The 49 countries of Sub-Saharan Africa (SSA), with more than a billion people, generate roughly the same amount of power as Spain (with a population of 45 million). In a typical year, it is estimated that the whole region generates less electrical power than Canada, and half of that supply is in South Africa, which itself struggles to meet up with demand.China, with an already installed capacity of 1505GW, builds the equivalent of SSA’s 80GW every two years. In contrast, Nigeria, Africa’s largest economy has hovered under 3000MW of power for over 3 decades and has occasionally gone past 4000MW in recent months.

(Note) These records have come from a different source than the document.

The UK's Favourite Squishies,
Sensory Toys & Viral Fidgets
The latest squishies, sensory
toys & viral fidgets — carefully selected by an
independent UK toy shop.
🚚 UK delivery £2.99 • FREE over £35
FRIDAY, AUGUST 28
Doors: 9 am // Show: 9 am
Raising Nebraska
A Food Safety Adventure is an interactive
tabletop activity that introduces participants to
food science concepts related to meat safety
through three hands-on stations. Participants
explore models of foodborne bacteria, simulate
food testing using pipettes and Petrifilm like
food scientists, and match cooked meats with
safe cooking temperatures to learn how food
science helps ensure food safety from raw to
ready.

Such power inadequacies come with attendant economic consequences. But the rise in commodity prices created a whited sepulchre. We had 10 of the world’s fastest growing economies, so we relaxed. Even in the midst of the boom, World Bank analysts estimated that power shortages in the continent cuts annual growth in GDP by 2 percent and 4 percent in the case of Nigeria. But we were content with 7 percent GDP growth rate when China’s advanced economy was growing in double digits.
Closing this power deficit will take years and resources but we have to start from somewhere and we have to start now. According to the Africa Infrastructure Country Diagnostic, the continent’s infrastructure spending needs stand at about $93 billion per year, and about 40 percent of total spending needs are associated with power. With Africa’s biggest economy allocating a miserly 11 percent of its $24 billion budget to capital projects, one begs the question of how this gap will be financed.

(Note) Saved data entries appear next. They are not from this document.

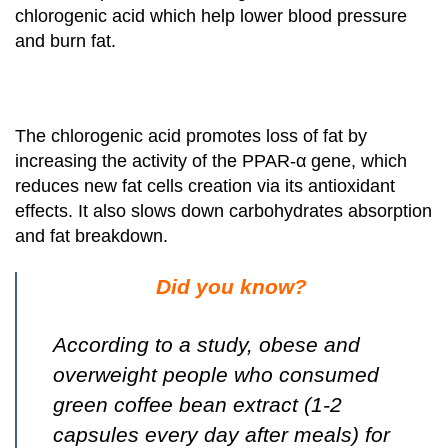
chlorogenic acid which help lower blood pressure
and burn fat.
The chlorogenic acid promotes loss of fat by
increasing the activity of the PPAR-α gene, which
reduces new fat cells creation via its antioxidant
effects. It also slows down carbohydrates absorption
and fat breakdown.
Did you know?
According to a study, obese and
overweight people who consumed
green coffee bean extract (1-2
capsules every day after meals) for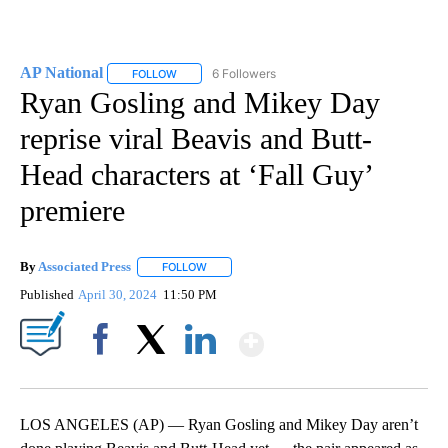
AP National
6 Followers
FOLLOW
FOLLOW "AP NATIONAL" TO RECEIVE NOTIFICATIO
Ryan Gosling and Mikey Day
reprise viral Beavis and Butt-
Head characters at ‘Fall Guy’
premiere
By
Associated Press
FOLLOW
FOLLOW "" TO RECEIVE NOTIFICATIONS ABOU
Published
April 30, 2024
11:50 PM
Show More
Facebook
X
LinkedIn
LOS ANGELES (AP) — Ryan Gosling and Mikey Day aren’t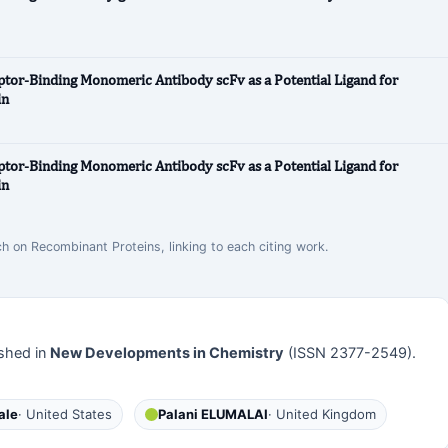
or-Binding Monomeric Antibody scFv as a Potential Ligand for
in
or-Binding Monomeric Antibody scFv as a Potential Ligand for
in
ch on Recombinant Proteins, linking to each citing work.
shed in
New Developments in Chemistry
(ISSN 2377-2549).
ale
· United States
Palani ELUMALAI
· United Kingdom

A number of analysts have suggested that Africa needs to open up its market for private investment. Nigeria is leading the way here and only recently carried out a far from perfect privatisation program of its distribution companies and some generation companies — largely financed by local investors.
Foreign investors are taking a second look at the numbers, and are taking baby steps in the world’s last economic frontier. A few of them have set up project development arms to ‘spoon-feed’ early stage projects to financial close while others are taking big leaps. A tally by The Economist that announced power projects (under construction or at an advanced stage of planning) suggests that the region’s electricity-generating capacity will increase by more than half by the end of the decade, 2/3rd of which is financed by private investors. Slow demand growth in the Western and Asian nations’ power markets is catalysing this move — Europe mothballed 20GW of power plants in 2013 alone (that is already a quarter of SSAs installed base). Investors, however, are not charity organisations and will seek profitability before social impact.
Beyond financing, other huge structural problems exist and would take innovative thinking to proffer a solution to this power conundrum. Nigeria’s celebrated privatisation program has stalled, Ghana is struggling with providing guarantees for PPAs, and South Africa has its own structural issues. Weak grids, Import challenges, poorly structured tariff plans all the challenges can be traced back to the Governments that were voted in (or rigged in) to solve them.
African governments must pay more than lip service in making private investments work. They must get out of the way and let the Power industry thrive. The sacrifices will be huge but once the fundamentals are done right, every other thing will fall into place. The first and failing Africa rising story was told by commodity and powered by Darkness, the next and lasting one will be told by competitive industries powered by electricity.